Il primo è un mutuo convenzionale che rispetta i requisiti di Fannie Mae, mentre il secondo fornisce il contante necessario per l'acconto ed è garantito dal Bitcoin del mutuatario. Costituisce inoltre un'ipoteca di secondo grado sull'immobile.
Secondo i dettagli riportati sulla pagina del prodotto di Better, un acquirente che richieda un prestito per l'acconto di 100.000 dollari dovrebbe impegnare 250.000 dollari in Bitcoin.
Better detiene il Bitcoin nel proprio account su Coinbase fino a quando il mutuatario non rimborsa o rifinanzia il prestito. Gli acquirenti possono scegliere tra piani a tasso fisso di 15 e 30 anni e versano un'unica rata mensile combinata.
L'accordo consente ai mutuatari di continuare a detenere il proprio Bitcoin e di evitare di venderlo durante l'acquisto, ma una parte consistente dell'asset resta indisponibile per l'intera durata del prestito. Questa struttura può essere rilevante per chi desidera mantenere un'esposizione alle criptovalute accendendo al contempo un mutuo casa convenzionale, ma impegna le garanzie in modo diverso rispetto a un acconto in contanti standard.
Better comunica che Ethereum e Solana saranno accettati in seguito, ma per ora è accettato solo Bitcoin.
Il calo del prezzo del Bitcoin non provocherà una vendita
Better non chiederà ai mutuatari di aggiungere altro Bitcoin se il suo prezzo scende, e i soli movimenti di mercato non provocheranno la liquidazione.
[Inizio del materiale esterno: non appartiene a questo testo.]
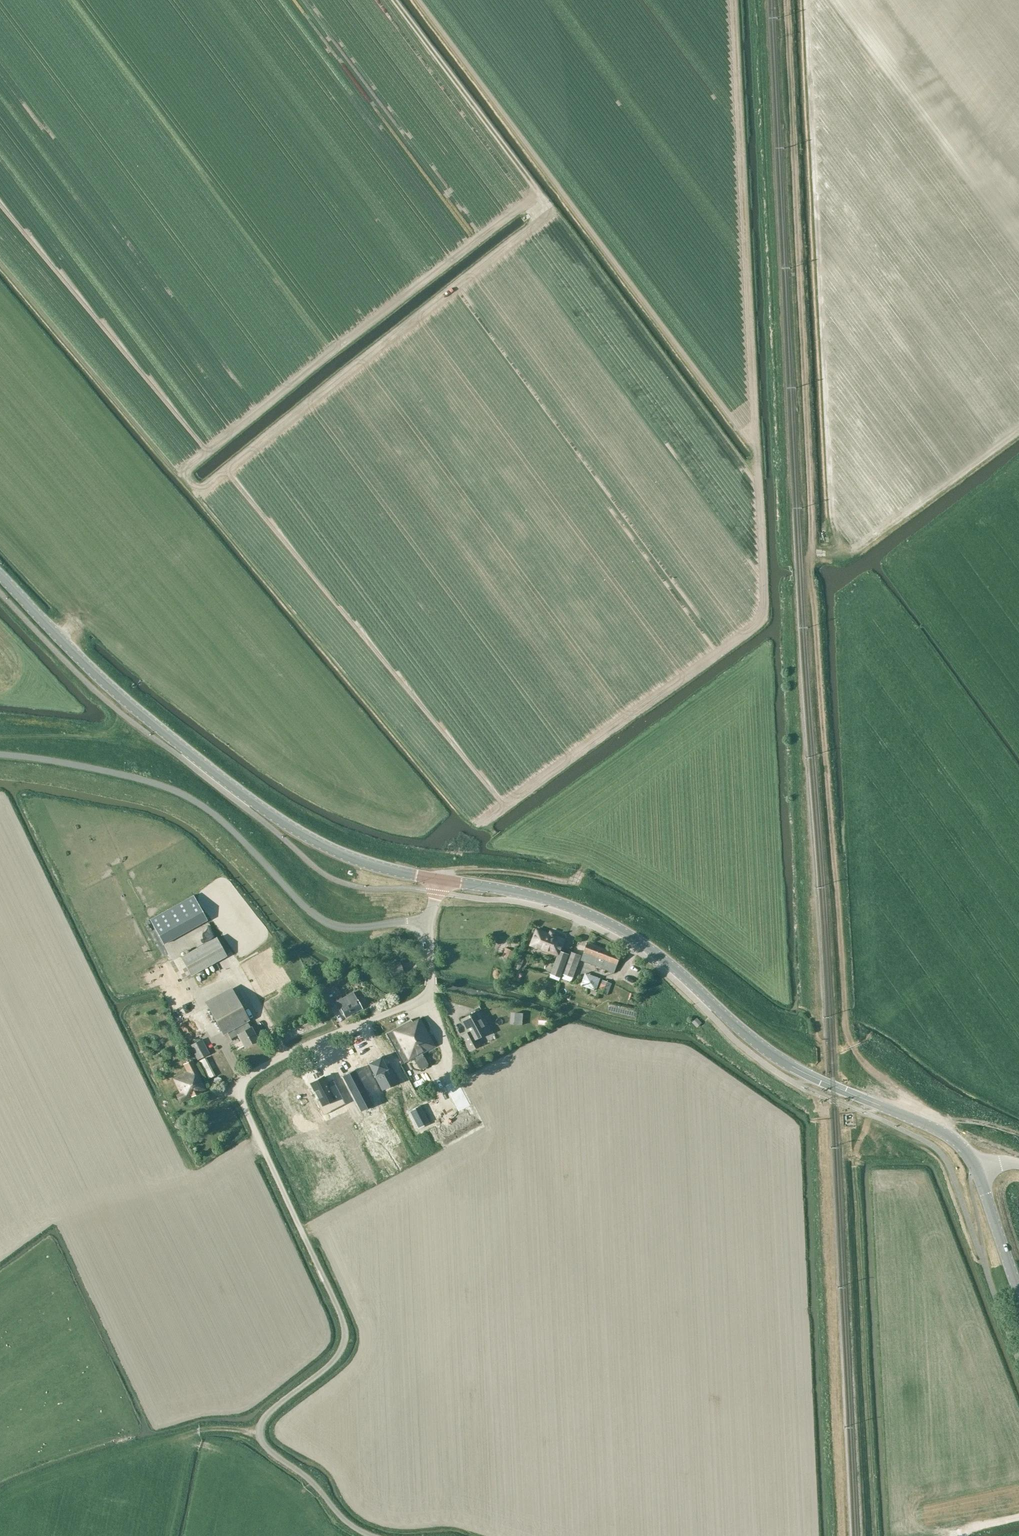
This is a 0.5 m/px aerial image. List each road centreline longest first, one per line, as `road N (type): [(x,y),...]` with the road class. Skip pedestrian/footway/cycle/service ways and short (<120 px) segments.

Tuttavia, i pagamenti mancati comportano un rischio diverso.
I mutuatari hanno 30 giorni per regolarizzare un conto in ritardo. Se il ritardo raggiunge i 60 giorni, Better può vendere il Bitcoin impegnato. Le procedure relative all'abitazione iniziano separatamente dopo 180 giorni, in linea con le regole di Fannie Mae.
I membri idonei di Coinbase One possono ottenere un credito del prestatore pari all'1% del mutuo, con un tetto massimo di 10.000 dollari, utilizzabile per coprire i costi di chiusura e altre spese.
Le informazioni fornite dalle due società sono attualmente contrastanti: Better dichiara che le domande sono aperte, mentre la pagina di supporto di Coinbase descrive ancora i mutui come “coming soon” (in arrivo). Lo stato del lancio resta quindi da monitorare mentre le aziende definiscono come presentare il prodotto ai mutuatari.
Better accetta ora le domande per mutui che utilizzano Bitcoin per finanziare l'acconto. I mutuatari devono impegnare Bitcoin per un valore pari al 250% dell'importo del prestito separato per l'acconto.